I am reading Shaferevich's Basic Algebraic Geometry. In chapter 2, Section 1, he defined tangent space at a point of a quasiprojective variety in the following way:
A quasiprojective variety is open subset of a closed set in some projective space. A quasiprojective variety is called an affine variety if it is isomorphic to some affine closed set.
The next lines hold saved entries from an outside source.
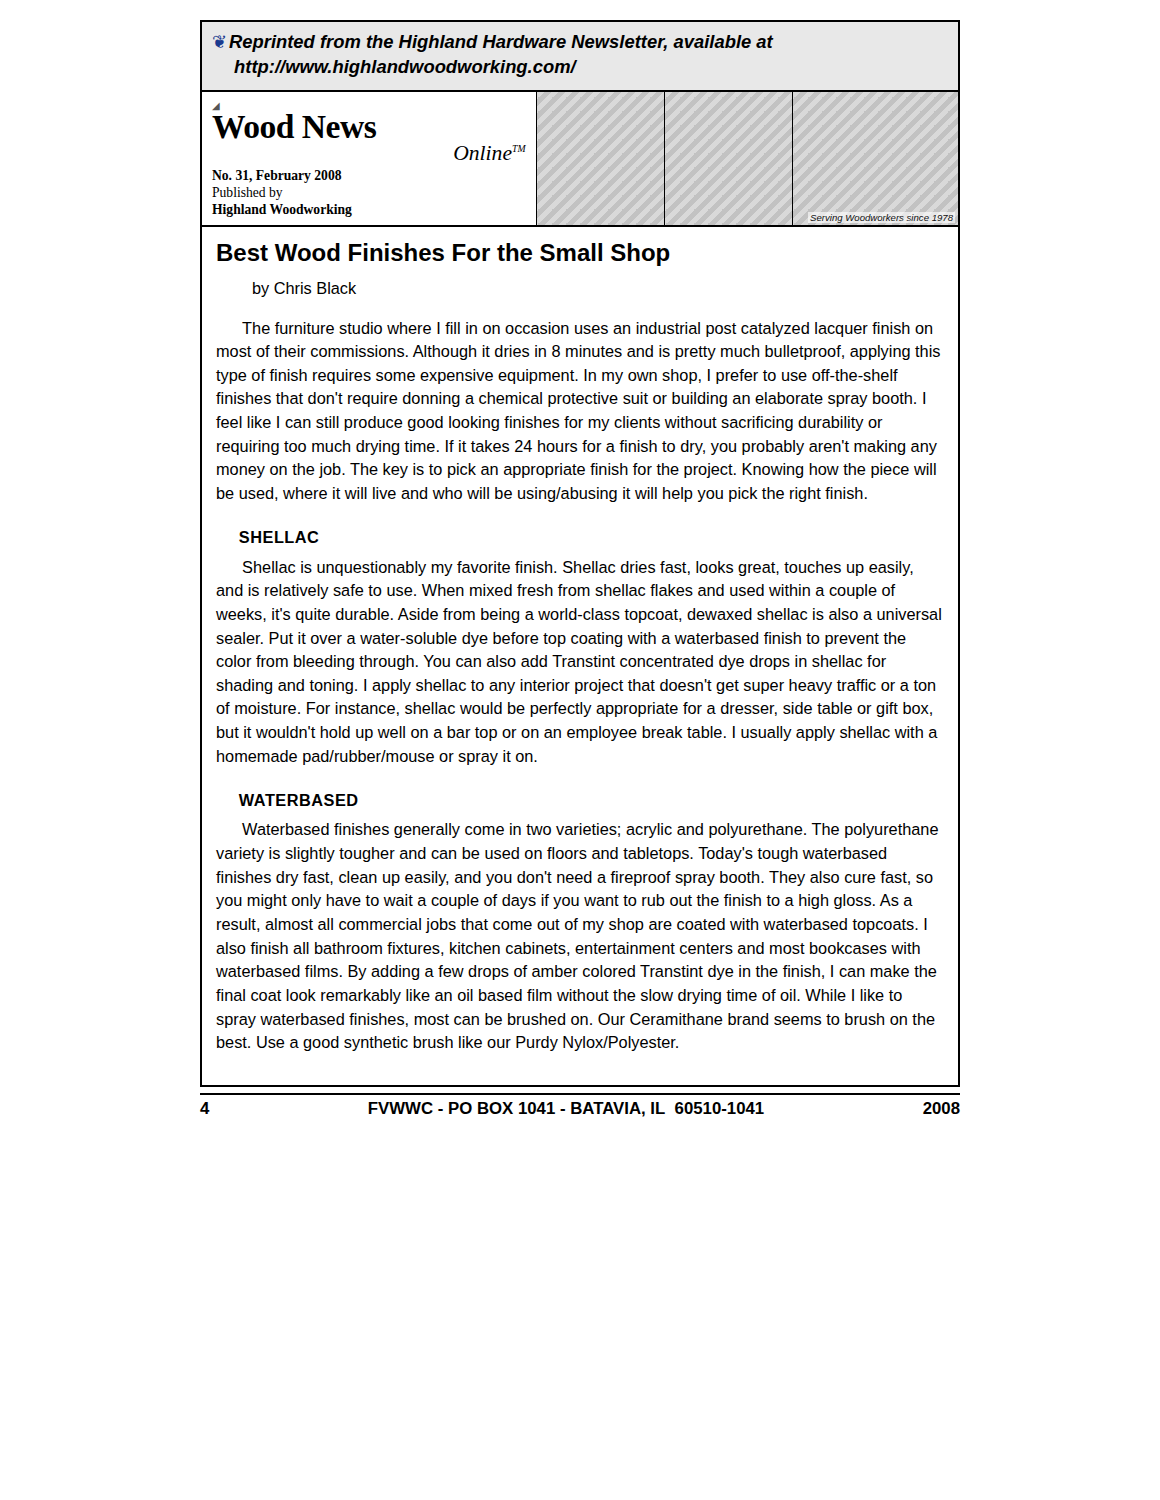❦Reprinted from the Highland Hardware Newsletter, available at http://www.highlandwoodworking.com/
◢
Wood News
OnlineTM
No. 31, February 2008
Published by
Highland Woodworking
Serving Woodworkers since 1978
Best Wood Finishes For the Small Shop
by Chris Black
The furniture studio where I fill in on occasion uses an industrial post catalyzed lacquer finish on most of their commissions. Although it dries in 8 minutes and is pretty much bulletproof, applying this type of finish requires some expensive equipment. In my own shop, I prefer to use off-the-shelf finishes that don't require donning a chemical protective suit or building an elaborate spray booth. I feel like I can still produce good looking finishes for my clients without sacrificing durability or requiring too much drying time. If it takes 24 hours for a finish to dry, you probably aren't making any money on the job. The key is to pick an appropriate finish for the project. Knowing how the piece will be used, where it will live and who will be using/abusing it will help you pick the right finish.
SHELLAC
Shellac is unquestionably my favorite finish. Shellac dries fast, looks great, touches up easily, and is relatively safe to use. When mixed fresh from shellac flakes and used within a couple of weeks, it's quite durable. Aside from being a world-class topcoat, dewaxed shellac is also a universal sealer. Put it over a water-soluble dye before top coating with a waterbased finish to prevent the color from bleeding through. You can also add Transtint concentrated dye drops in shellac for shading and toning. I apply shellac to any interior project that doesn't get super heavy traffic or a ton of moisture. For instance, shellac would be perfectly appropriate for a dresser, side table or gift box, but it wouldn't hold up well on a bar top or on an employee break table. I usually apply shellac with a homemade pad/rubber/mouse or spray it on.
WATERBASED
Waterbased finishes generally come in two varieties; acrylic and polyurethane. The polyurethane variety is slightly tougher and can be used on floors and tabletops. Today's tough waterbased finishes dry fast, clean up easily, and you don't need a fireproof spray booth. They also cure fast, so you might only have to wait a couple of days if you want to rub out the finish to a high gloss. As a result, almost all commercial jobs that come out of my shop are coated with waterbased topcoats. I also finish all bathroom fixtures, kitchen cabinets, entertainment centers and most bookcases with waterbased films. By adding a few drops of amber colored Transtint dye in the finish, I can make the final coat look remarkably like an oil based film without the slow drying time of oil. While I like to spray waterbased finishes, most can be brushed on. Our Ceramithane brand seems to brush on the best. Use a good synthetic brush like our Purdy Nylox/Polyester.
4 FVWWC - PO BOX 1041 - BATAVIA, IL 60510-1041 2008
Let $X$ be a quasiprojective variety and $x\in X$. We define the tangent space to $X$ at $x$, $\Theta_{X,x}:=(\mathcal m_x/\mathcal m_x^2)^*$, the dual vector space, where $\mathcal m_x$ is the maximal ideal of the local ring $\mathcal O_{X,x}$. Let $Y\subseteq X$ is a subvariety i.e., $Y$ is also a quasiprojective variety and $x\in Y$ then my question is:
$\textbf{ Why $\Theta_{Y,x}\subseteq \Theta_{X,x}$}$ ?
I have proved this for $X$ and $Y$ both being affine varieties. I also know that for any quasiprojective variety $X$, $\Theta_{X,x}=\Theta_{U,x}$ where $U$ is an affine neighbourhood of $x$ in $X$. Can this two results be used to prove the above claim? Please help me. Thank you.